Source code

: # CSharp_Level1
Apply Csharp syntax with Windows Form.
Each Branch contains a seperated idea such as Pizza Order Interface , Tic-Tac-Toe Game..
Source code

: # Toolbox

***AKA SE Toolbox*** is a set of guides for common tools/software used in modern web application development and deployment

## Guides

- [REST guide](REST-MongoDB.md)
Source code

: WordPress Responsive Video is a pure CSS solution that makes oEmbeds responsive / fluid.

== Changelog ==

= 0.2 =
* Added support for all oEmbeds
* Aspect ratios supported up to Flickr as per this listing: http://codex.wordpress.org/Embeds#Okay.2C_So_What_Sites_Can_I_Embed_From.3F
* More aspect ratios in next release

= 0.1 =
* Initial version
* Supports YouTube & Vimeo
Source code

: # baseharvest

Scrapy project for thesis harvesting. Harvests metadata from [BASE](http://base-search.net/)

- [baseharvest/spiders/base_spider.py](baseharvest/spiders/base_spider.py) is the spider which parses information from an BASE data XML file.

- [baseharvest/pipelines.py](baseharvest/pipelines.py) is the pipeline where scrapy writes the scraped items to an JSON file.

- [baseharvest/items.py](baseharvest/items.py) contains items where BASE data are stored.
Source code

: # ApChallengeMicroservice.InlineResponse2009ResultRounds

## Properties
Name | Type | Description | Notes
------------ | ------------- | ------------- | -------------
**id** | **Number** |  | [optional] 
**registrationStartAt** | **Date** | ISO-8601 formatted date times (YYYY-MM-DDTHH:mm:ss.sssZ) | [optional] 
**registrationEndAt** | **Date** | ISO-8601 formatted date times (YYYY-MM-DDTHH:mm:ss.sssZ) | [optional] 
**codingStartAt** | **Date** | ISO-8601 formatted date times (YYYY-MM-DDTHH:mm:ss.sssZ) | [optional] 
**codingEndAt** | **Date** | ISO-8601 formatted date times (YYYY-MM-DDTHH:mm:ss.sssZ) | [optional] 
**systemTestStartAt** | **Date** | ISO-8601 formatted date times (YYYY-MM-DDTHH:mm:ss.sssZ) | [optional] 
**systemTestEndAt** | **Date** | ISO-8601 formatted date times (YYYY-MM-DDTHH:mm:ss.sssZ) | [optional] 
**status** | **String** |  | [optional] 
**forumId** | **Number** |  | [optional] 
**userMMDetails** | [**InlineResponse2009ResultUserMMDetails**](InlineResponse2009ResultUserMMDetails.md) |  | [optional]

ACTION ITEM >>
Among the lines of the material above, find those with the word "optional". Copy each one.

SOLUTION TO THIS PROBLEM >>
**id** | **Number** |  | [optional] 
**registrationStartAt** | **Date** | ISO-8601 formatted date times (YYYY-MM-DDTHH:mm:ss.sssZ) | [optional] 
**registrationEndAt** | **Date** | ISO-8601 formatted date times (YYYY-MM-DDTHH:mm:ss.sssZ) | [optional] 
**codingStartAt** | **Date** | ISO-8601 formatted date times (YYYY-MM-DDTHH:mm:ss.sssZ) | [optional] 
**codingEndAt** | **Date** | ISO-8601 formatted date times (YYYY-MM-DDTHH:mm:ss.sssZ) | [optional] 
**systemTestStartAt** | **Date** | ISO-8601 formatted date times (YYYY-MM-DDTHH:mm:ss.sssZ) | [optional] 
**systemTestEndAt** | **Date** | ISO-8601 formatted date times (YYYY-MM-DDTHH:mm:ss.sssZ) | [optional] 
**status** | **String** |  | [optional] 
**forumId** | **Number** |  | [optional] 
**userMMDetails** | [**InlineResponse2009ResultUserMMDetails**](InlineResponse2009ResultUserMMDetails.md) |  | [optional]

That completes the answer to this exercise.